Task directions>
Would you set down the data below exactly as shown?

BEGIN Records for the exercise

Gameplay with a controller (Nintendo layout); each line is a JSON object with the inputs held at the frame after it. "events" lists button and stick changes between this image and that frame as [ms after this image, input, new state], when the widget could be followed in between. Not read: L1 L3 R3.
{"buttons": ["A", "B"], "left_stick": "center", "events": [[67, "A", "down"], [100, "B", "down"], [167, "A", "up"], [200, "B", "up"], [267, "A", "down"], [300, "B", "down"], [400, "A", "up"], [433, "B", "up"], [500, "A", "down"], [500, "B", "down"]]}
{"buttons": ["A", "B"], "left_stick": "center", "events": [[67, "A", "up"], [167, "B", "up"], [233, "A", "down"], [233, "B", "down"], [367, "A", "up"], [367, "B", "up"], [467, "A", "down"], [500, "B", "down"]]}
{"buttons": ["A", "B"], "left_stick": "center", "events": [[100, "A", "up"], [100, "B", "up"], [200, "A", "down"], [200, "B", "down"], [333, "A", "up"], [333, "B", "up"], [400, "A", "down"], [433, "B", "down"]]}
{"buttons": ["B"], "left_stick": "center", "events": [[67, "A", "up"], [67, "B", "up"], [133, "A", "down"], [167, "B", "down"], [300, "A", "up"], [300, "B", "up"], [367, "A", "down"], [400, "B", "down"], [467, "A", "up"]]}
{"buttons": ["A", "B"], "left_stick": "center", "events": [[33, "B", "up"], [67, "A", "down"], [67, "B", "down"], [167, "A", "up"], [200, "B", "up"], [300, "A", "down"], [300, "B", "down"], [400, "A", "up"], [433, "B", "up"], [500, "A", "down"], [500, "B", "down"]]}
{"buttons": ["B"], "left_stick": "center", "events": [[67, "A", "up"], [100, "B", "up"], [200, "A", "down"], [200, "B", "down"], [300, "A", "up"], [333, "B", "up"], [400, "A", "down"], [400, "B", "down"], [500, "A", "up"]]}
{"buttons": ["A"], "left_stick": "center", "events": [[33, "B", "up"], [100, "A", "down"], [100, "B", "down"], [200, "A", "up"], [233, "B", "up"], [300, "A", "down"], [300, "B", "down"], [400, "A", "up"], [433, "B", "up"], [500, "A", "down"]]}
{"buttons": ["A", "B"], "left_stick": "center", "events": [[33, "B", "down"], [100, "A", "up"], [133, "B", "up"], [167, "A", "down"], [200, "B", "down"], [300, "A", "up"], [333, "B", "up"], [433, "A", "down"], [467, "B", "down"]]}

END Records for the exercise

Response area>
Gameplay with a controller (Nintendo layout); each line is a JSON object with the inputs held at the frame after it. "events" lists button and stick changes between this image and that frame as [ms after this image, input, new state], when the widget could be followed in between. Not read: L1 L3 R3.
{"buttons": ["A", "B"], "left_stick": "center", "events": [[67, "A", "down"], [100, "B", "down"], [167, "A", "up"], [200, "B", "up"], [267, "A", "down"], [300, "B", "down"], [400, "A", "up"], [433, "B", "up"], [500, "A", "down"], [500, "B", "down"]]}
{"buttons": ["A", "B"], "left_stick": "center", "events": [[67, "A", "up"], [167, "B", "up"], [233, "A", "down"], [233, "B", "down"], [367, "A", "up"], [367, "B", "up"], [467, "A", "down"], [500, "B", "down"]]}
{"buttons": ["A", "B"], "left_stick": "center", "events": [[100, "A", "up"], [100, "B", "up"], [200, "A", "down"], [200, "B", "down"], [333, "A", "up"], [333, "B", "up"], [400, "A", "down"], [433, "B", "down"]]}
{"buttons": ["B"], "left_stick": "center", "events": [[67, "A", "up"], [67, "B", "up"], [133, "A", "down"], [167, "B", "down"], [300, "A", "up"], [300, "B", "up"], [367, "A", "down"], [400, "B", "down"], [467, "A", "up"]]}
{"buttons": ["A", "B"], "left_stick": "center", "events": [[33, "B", "up"], [67, "A", "down"], [67, "B", "down"], [167, "A", "up"], [200, "B", "up"], [300, "A", "down"], [300, "B", "down"], [400, "A", "up"], [433, "B", "up"], [500, "A", "down"], [500, "B", "down"]]}
{"buttons": ["B"], "left_stick": "center", "events": [[67, "A", "up"], [100, "B", "up"], [200, "A", "down"], [200, "B", "down"], [300, "A", "up"], [333, "B", "up"], [400, "A", "down"], [400, "B", "down"], [500, "A", "up"]]}
{"buttons": ["A"], "left_stick": "center", "events": [[33, "B", "up"], [100, "A", "down"], [100, "B", "down"], [200, "A", "up"], [233, "B", "up"], [300, "A", "down"], [300, "B", "down"], [400, "A", "up"], [433, "B", "up"], [500, "A", "down"]]}
{"buttons": ["A", "B"], "left_stick": "center", "events": [[33, "B", "down"], [100, "A", "up"], [133, "B", "up"], [167, "A", "down"], [200, "B", "down"], [300, "A", "up"], [333, "B", "up"], [433, "A", "down"], [467, "B", "down"]]}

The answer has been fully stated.